WLZW
- Utica, New York; United States;
- Broadcast area: Utica-Rome
- Frequency: 98.7 MHz
- Branding: Lite 98.7

Programming
- Format: Adult contemporary
- Affiliations: Premiere Networks; Westwood One;

Ownership
- Owner: Townsquare Media; (Townsquare Media Licensee of Utica/Rome, Inc.);
- Sister stations: WFRG-FM, WIBX, WODZ-FM, WOUR

History
- First air date: January 1, 1974
- Former call signs: WIBQ (1974–1985); WNYZ (1985–1989);
- Call sign meaning: "Lite and Easy Favorites"

Technical information
- Licensing authority: FCC
- Facility ID: 169
- Class: B
- ERP: 25,000 watts
- HAAT: 201 meters (659 ft)
- Transmitter coordinates: 43°08′38″N 75°10′44″W﻿ / ﻿43.144°N 75.179°W

Links
- Public license information: Public file; LMS;
- Webcast: Listen Live
- Website: lite987.com

= WLZW =

WLZW (98.7 FM) is a commercial radio station licensed to Utica, New York, United States, and serving the Utica-Rome market. Owned by Townsquare Media, the station carries an adult contemporary format branded as "Lite 98.7". It is part of a cluster with news-talk station WIBX, country-formatted WFRG-FM, classic hits station WODZ-FM, and classic rock-formatted WOUR.

==History==
The station signed on the air on January 1, 1974. It was a sister station to WIBX 950 AM and ran a beautiful music format using the call sign WIBQ. But in the 1980s, the beautiful music format was starting to attracting only older listeners, while most advertisers seek young to middle aged clients.

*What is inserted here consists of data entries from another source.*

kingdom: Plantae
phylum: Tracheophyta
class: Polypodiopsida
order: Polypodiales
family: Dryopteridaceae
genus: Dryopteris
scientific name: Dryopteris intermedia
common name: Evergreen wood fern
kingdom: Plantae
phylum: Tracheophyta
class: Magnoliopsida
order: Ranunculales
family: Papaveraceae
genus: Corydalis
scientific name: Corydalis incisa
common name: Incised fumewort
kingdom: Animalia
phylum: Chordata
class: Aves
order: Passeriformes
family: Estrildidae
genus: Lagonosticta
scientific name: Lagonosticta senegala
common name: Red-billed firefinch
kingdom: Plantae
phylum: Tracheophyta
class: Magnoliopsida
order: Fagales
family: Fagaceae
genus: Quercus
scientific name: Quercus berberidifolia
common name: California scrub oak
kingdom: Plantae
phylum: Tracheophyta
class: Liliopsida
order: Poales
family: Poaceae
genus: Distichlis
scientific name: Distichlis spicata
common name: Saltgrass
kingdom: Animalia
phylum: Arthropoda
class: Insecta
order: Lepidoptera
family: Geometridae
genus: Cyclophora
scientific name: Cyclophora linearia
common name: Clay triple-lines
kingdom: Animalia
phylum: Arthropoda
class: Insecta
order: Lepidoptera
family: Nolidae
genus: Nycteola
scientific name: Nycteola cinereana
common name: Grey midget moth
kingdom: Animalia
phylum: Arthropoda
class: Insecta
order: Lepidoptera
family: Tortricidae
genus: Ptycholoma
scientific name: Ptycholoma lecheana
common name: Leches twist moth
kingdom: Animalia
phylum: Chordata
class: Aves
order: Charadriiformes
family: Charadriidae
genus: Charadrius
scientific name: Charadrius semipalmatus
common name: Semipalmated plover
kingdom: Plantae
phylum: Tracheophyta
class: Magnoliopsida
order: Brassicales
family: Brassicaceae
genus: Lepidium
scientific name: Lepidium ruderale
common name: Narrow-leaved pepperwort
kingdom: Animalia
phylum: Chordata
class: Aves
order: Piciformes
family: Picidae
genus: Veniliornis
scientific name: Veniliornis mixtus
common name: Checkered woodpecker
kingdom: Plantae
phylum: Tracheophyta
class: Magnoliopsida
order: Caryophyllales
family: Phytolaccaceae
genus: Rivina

Without warning, WIBQ changed its format in 1985 to oldies as "Z 98.7" with the call letters WNYZ. After a while in the format, WNYZ next flipped to a rock-leaning Top 40 format, identifying as "New York's Z-98.7". The format began with Twisted Sister's We're Not Gonna Take It, followed by Quiet Riot's Cum On Feel the Noize. The Top 40 format could not, however, compete against powerhouse Top 40 station Power Hits Rock 107 WRCK. In 1989 the station again changed format. Originally the station planned to join the Z-Rock satellite delivered Heavy Metal format available at the time, but instead flipped to the current Adult Contemporary sound and current call sign WLZW, identifying as "Lite 98.7".

Lite 98.7's call letters WLZW and format are reflected in its first slogan "Lite and Easy Favorites". In its early years, Lite 98.7 competed with rival AC station and market leader KG 104 WKGW (now sister station WFRG). WLZW quickly toppled WKGW from its position, and by 1993 WKGW had flipped to classic rock as WKFM, formerly in Syracuse, taking over the 104.3 frequency.

WLZW was then the only AC station in the Utica-Rome market until the spring of 1994 when WUUU (later WRNY & WUCL, now Air 1 affiliate WAWR) switched frequencies from 93.5FM to 102.5FM with WKDY (later WSKS & WRBY, now WUMX) the previous year, flipped format from oldies to adult contemporary to become "Warm 93.5". While WUUU/WRFM was a softer AC station, WLZW was a bit more upbeat. After over 8 years of competition between the two stations, WRFM flipped format and call sign on December 26, 2002, becoming oldies station WUCL (identified as Kool 93.5) again leaving Lite 98.7 as the only AC station in the market.

This lasted over a year until WRBY flipped to hot AC and call sign to WUMX, identifying as Mix 102.5. In order to compete with WUMX's popular "Christmix 102.5" holiday programming, WLZW began switching to a Christmas Music format in 2009. Traditionally, WLZW switches on or around Thanksgiving Day and continues with holiday music until Christmas Day. In 2015, WUMX tweaked its format to Hot AC and dropped holiday music programming. That left WLZW as the only station in Utica-Rome to broadcast only Christmas music through much of November and December.